News

New York investigates measures to reduce flight delays

31 Oct 2007 by Mark Caswell

The Port Authority of New York and New Jersey has announced recommendations to reduce current flight delays and congestion that are the result of a continuing increase in air traffic.

The proposals come in direct response to the Federal Aviation Administration’s recommendations to deal with the problems by cutting flights at JFK to 80 per hour. This restriction would be the equivalent to the cap on air traffic at JFK in the late 1960s. The Port Authority has argued that this would not solve the problem realistically. Said Anthony E. Shorris, executive director of the Port Authority:

“The FAA’s action would simply put a ‘No Vacancy’ sign up at one of the nation’s busiest airports and then walk away from the problem. Cutting the number of flights at one airport to levels not seen in almost 40 years and declaring victory isn’t a solution."
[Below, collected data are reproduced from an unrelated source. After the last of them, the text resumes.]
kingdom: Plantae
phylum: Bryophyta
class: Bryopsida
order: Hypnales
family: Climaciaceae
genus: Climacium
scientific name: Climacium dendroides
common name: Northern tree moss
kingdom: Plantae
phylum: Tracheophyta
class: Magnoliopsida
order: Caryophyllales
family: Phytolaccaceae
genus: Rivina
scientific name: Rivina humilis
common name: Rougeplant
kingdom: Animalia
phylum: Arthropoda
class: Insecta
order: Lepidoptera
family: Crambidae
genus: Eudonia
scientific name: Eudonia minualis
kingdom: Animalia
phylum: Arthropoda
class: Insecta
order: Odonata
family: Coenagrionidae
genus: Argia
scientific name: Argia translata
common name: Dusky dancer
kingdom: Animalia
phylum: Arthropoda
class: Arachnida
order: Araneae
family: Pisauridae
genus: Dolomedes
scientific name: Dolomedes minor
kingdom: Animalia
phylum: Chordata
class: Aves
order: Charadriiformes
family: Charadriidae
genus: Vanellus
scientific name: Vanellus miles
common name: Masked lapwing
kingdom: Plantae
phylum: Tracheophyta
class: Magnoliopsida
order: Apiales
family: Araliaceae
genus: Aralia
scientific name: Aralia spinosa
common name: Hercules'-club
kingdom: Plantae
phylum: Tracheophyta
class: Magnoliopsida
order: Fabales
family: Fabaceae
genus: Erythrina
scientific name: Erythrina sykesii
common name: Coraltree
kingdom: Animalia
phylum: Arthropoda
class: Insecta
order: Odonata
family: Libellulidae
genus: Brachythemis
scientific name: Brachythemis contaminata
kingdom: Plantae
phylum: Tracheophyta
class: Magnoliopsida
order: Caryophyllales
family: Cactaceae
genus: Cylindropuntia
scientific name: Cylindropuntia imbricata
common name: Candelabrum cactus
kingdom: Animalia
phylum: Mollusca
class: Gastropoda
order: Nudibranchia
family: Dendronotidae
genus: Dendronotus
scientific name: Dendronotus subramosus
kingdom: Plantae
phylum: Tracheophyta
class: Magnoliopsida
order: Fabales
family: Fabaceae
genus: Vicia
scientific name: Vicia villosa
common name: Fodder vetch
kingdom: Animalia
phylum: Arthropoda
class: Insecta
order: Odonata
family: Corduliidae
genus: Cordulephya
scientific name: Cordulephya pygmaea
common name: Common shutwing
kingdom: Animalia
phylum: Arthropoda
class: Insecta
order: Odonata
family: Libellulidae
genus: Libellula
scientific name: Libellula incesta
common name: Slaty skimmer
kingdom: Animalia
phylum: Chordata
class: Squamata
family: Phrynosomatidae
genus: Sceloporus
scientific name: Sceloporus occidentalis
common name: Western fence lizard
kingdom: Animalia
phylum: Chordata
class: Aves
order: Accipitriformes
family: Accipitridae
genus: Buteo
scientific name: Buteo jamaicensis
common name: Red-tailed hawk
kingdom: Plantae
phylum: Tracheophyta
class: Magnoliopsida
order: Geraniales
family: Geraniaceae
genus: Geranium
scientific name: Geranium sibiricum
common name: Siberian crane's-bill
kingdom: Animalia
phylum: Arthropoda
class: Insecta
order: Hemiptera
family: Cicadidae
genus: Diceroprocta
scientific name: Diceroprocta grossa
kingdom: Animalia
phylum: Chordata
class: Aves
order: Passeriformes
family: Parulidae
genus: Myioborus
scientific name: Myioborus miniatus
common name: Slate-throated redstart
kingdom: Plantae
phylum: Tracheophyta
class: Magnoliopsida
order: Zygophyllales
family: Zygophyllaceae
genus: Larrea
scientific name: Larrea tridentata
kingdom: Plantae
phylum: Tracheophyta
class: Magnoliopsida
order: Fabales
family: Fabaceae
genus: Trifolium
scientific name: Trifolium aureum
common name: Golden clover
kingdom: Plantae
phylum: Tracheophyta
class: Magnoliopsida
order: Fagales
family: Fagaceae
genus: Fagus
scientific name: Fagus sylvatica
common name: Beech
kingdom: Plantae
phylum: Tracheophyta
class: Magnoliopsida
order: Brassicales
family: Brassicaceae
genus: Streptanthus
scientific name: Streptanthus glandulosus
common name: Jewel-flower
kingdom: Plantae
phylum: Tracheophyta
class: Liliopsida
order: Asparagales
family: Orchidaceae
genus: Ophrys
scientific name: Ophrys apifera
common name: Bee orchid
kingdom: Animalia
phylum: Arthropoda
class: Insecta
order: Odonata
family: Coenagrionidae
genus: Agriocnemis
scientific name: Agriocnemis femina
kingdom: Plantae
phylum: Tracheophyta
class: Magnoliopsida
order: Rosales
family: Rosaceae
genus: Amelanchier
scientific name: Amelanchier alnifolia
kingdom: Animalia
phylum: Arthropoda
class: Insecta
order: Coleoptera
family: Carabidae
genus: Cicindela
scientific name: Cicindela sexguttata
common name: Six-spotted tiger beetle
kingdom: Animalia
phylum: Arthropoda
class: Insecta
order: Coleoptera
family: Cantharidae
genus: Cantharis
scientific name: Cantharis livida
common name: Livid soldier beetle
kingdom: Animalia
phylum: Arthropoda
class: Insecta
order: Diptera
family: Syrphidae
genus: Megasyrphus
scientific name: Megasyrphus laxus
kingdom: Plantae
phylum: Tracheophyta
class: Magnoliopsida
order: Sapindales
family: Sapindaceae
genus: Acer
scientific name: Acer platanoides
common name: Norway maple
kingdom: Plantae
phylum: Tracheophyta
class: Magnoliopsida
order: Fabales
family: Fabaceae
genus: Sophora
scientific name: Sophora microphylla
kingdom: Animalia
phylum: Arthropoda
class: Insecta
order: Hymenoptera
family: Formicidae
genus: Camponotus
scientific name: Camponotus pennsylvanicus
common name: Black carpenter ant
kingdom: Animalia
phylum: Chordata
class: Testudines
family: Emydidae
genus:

Since March 2006 flight demand at JFK has increased by 41 per cent, so If the FAA had implemented a cap last year, JFK airport would have had to turn away around 10,000 passengers per day.

“Unfortunately, the FAA’s approach of cutting flights at JFK isn’t a solution, in fact it’s potentially a recipe for worsening the problem by pushing growing passenger demand to other airports," said Anthony Coscia, Port Authority chairman.

“We face a crisis right now and real solutions mean meeting the demands of families and businesses who need to fly, expanding capacity to allow the system to continue to grow, and working to treat all customers better."

The Port Authority hopes that the problems will instead be overcome by introducing 17 new initiatives which will essentially aim to expand capacity through the use of new technology, use of the newly acquired Stewart International Airport, better management of planes in-flight and on the ground, and improved customer service during delays.

Among the recommendations the Port Authority hopes will reduce delays include: installing advanced ground surveillance systems to allow more efficient management of take-offs and landings, adding an additional westbound departure route, adding taxiways to handle more aircraft, and improving navigation systems to reduce space between planes in-flight.

The Port Authority has since called on congress to pass the ‘FAA Reauthorisation Bill’ in order to fund and oversee the FAA in the implementation of these potential solutions.